Malek Deib, a Bay Shore resident who was born in the Palestinian Territories, had a more negative view of the visit. He called it the latest in a number of “empty gestures” by U.S. leaders that don’t lead to a lasting solution in the Middle East.
“We haven’t actually seen any real concrete steps taken to resolve the broader issue,” said Deib, a mathematics professor at Farmingdale State University.
“The U.S. government has always taken the side of the Israelis,” Deib said, adding that the territories have been turned into a virtual “prison” by Israel. “I would hope he would take a step over that wall to the other side to take a look at what is happening with the Palestinians, acknowledge the rights of both the Christians and Muslim community to that part of the world.”
Other Muslims had a more optimistic view of Trump’s visit, though they hope he will dig deeper into the reality of the Israeli-Palestinian conflict.
“I think it is the right move on his behalf,” said Hafiz Rehman, a leader of the Masjid Darul Quran mosque in Bay Shore.
“It is good he has visited. I hope he will see the truth and I applaud him for taking that bold step, to go to those places,” Rehman said. But “lasting peace will only come if there is justice. And that means looking at how the Palestinians were driven out of their homes, how their places are still being demolished and how the settlers are affecting the whole political situation there.”
Mohammed Saleh, former chairman of the Long Island Muslim Society mosque in East Meadow, said Trump is “trying his best to normalize the situation in the Middle East. . . . He’s trying to reach out to as many people as possible. . . . I think he is trying to show that he can embrace anything for the cause of peace and to combat the terrorism.”
Rabbi Michael White of Temple Sinai of Roslyn said he had no concerns about Trump visiting the Western Wall, and that “I hope this visit will strengthen the strong bonds between the U.S. and the state of Israel.”
“I believe that it is in everyone’s best interest to recognize the truth: The truth is that the Western Wall resides in the capital of the state of Israel,” he said.
But, White added, “The truth is that both Jews and Palestinians are going to need to make compromises in order for there to be a two-state solution to the Palestinian-Israeli conflict.”

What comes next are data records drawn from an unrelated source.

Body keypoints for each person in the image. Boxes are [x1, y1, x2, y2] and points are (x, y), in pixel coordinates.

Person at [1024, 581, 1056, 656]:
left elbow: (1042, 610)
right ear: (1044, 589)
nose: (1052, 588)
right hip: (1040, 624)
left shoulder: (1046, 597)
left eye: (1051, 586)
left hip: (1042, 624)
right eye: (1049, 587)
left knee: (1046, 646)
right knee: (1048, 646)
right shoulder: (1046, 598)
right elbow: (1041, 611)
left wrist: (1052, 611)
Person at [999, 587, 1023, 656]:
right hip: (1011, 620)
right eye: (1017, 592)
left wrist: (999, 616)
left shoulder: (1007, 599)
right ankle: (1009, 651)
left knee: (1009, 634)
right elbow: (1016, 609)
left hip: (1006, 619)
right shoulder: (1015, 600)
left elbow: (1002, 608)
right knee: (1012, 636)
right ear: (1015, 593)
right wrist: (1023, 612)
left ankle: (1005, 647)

Nayar Imam, president of the Long Island Muslim Alliance, said the visit to the wall merely added to confusion over how Trump is dealing with the Middle East. “I don’t know why he went there and who he is pleasing now,” Imam said.
He noted that in a speech in Saudi Arabia, Trump “was praising Muslims as the best people in the world.” Yet, a few months earlier, “he was cursing them and putting a ban on the whole entire seven nations not to come into this country. I’m just confused with this guy.”
Imam was referring to Trump’s Jan. 27 executive order — a so-called “travel ban” — that barred immigration by people from seven majority-Muslim countries, but was blocked by federal courts. A revised executive order by Trump in March, which named six of the original seven countries, also has been halted by federal judges.
Rabbi Howard Buechler of the Dix Hills Jewish Center saw the visit to the wall as a landmark occasion.
“It’s a powerful moment for the people of Israel and the Jewish world, along with all people of good faith, to see the president visiting the Western Wall,” Buechler said.
“Of course, there are a minefield of political dimensions to visiting the Western Wall,” he said, “and from my perspective — no matter how any eventual Israeli-Palestinian accord will look like — the Western Wall and the Jewish holy sites of Jerusalem are entirely within Israeli sovereignty.”
Yousuf U. Syed, a trustee of the Islamic Association of Long Island, a mosque in Selden that is among the region’s oldest, said he believes Trump lacks a plan for seeking Middle East peace.
Trump’s presidency “has been full of chaos — so many controversies, falsehoods, extremism, misinformation, Muslim-bashing and upheavals,” he said. “Who knows what he will do the next?”